======== SUPPLIED DATA ========

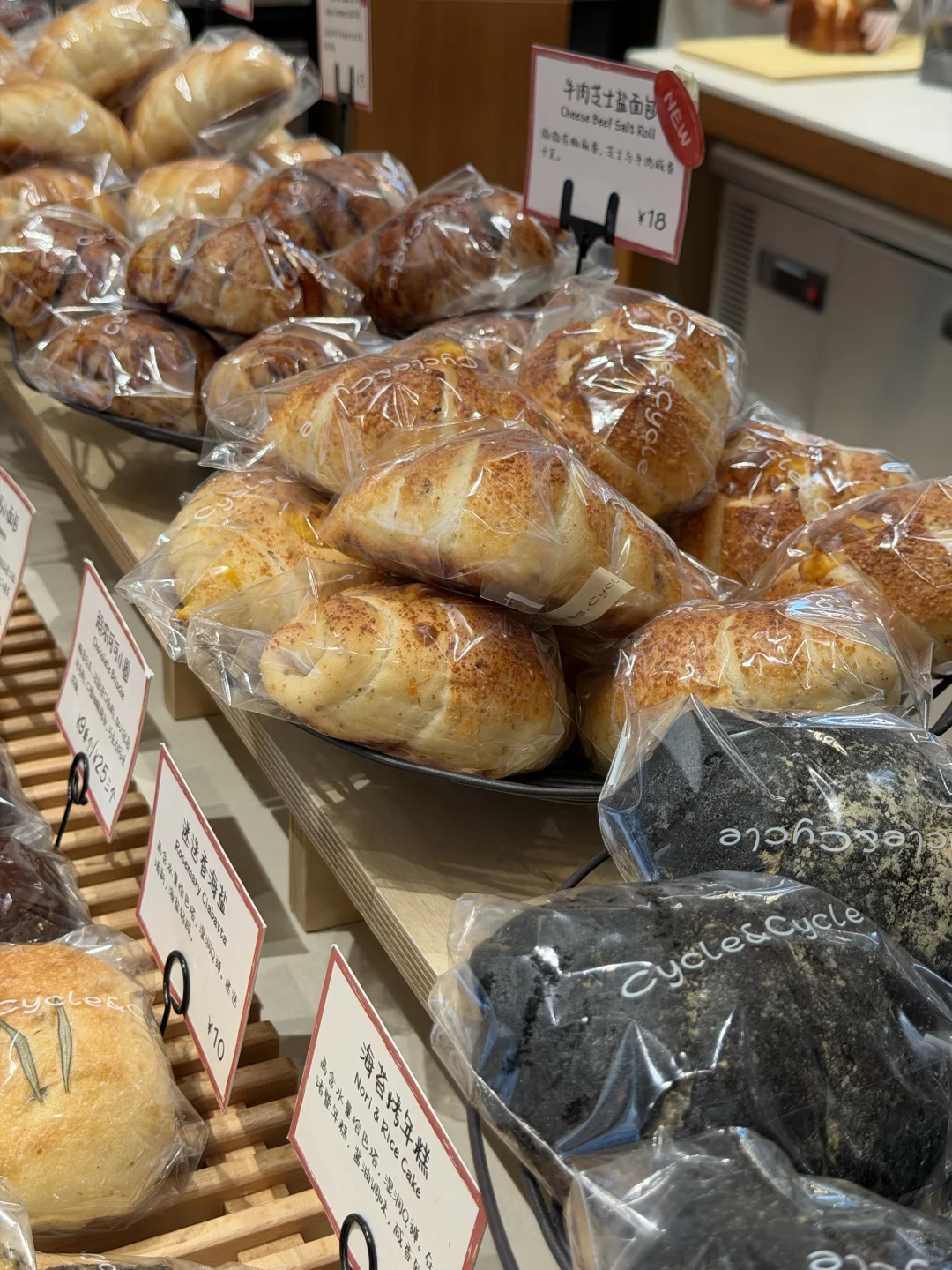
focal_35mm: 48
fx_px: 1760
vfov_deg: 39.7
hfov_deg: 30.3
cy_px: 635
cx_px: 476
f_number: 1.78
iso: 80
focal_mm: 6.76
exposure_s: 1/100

========
======== SUPPLIED DATA ========

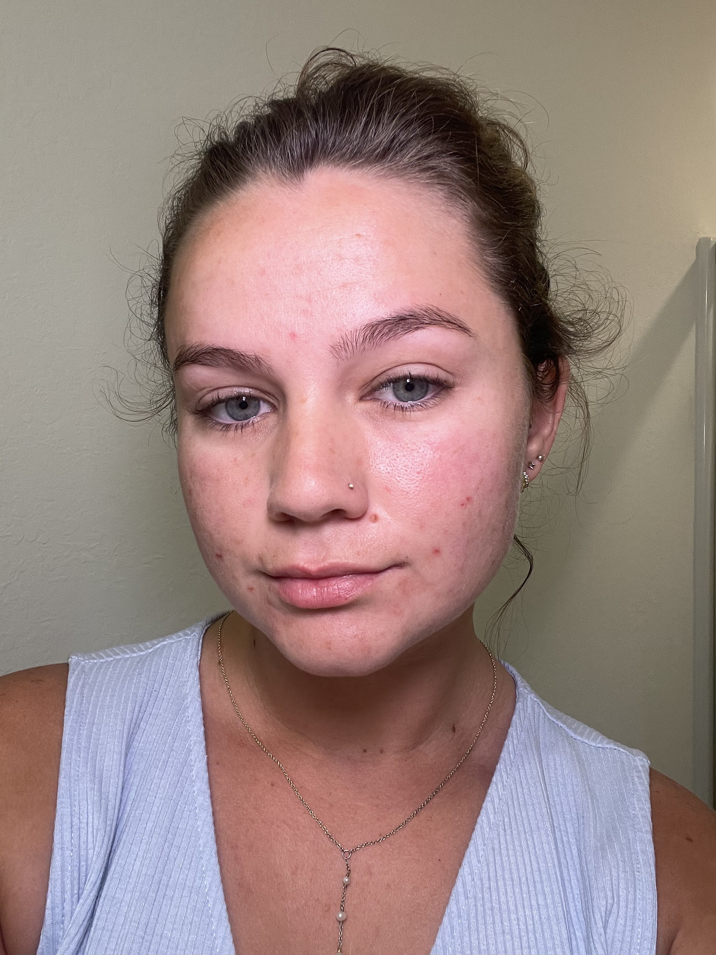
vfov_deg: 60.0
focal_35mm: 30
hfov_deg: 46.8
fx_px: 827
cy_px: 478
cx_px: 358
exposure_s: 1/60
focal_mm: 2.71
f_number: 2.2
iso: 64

========

* _ACTION ITEM_: Go to the line with "vfov_deg: 39.7" in the entries above and repeat every line from there through the line with "exposure_s: 1/100", exactly and with no other text.

* _RESULT OF THIS EXERCISE_:
vfov_deg: 39.7
hfov_deg: 30.3
cy_px: 635
cx_px: 476
f_number: 1.78
iso: 80
focal_mm: 6.76
exposure_s: 1/100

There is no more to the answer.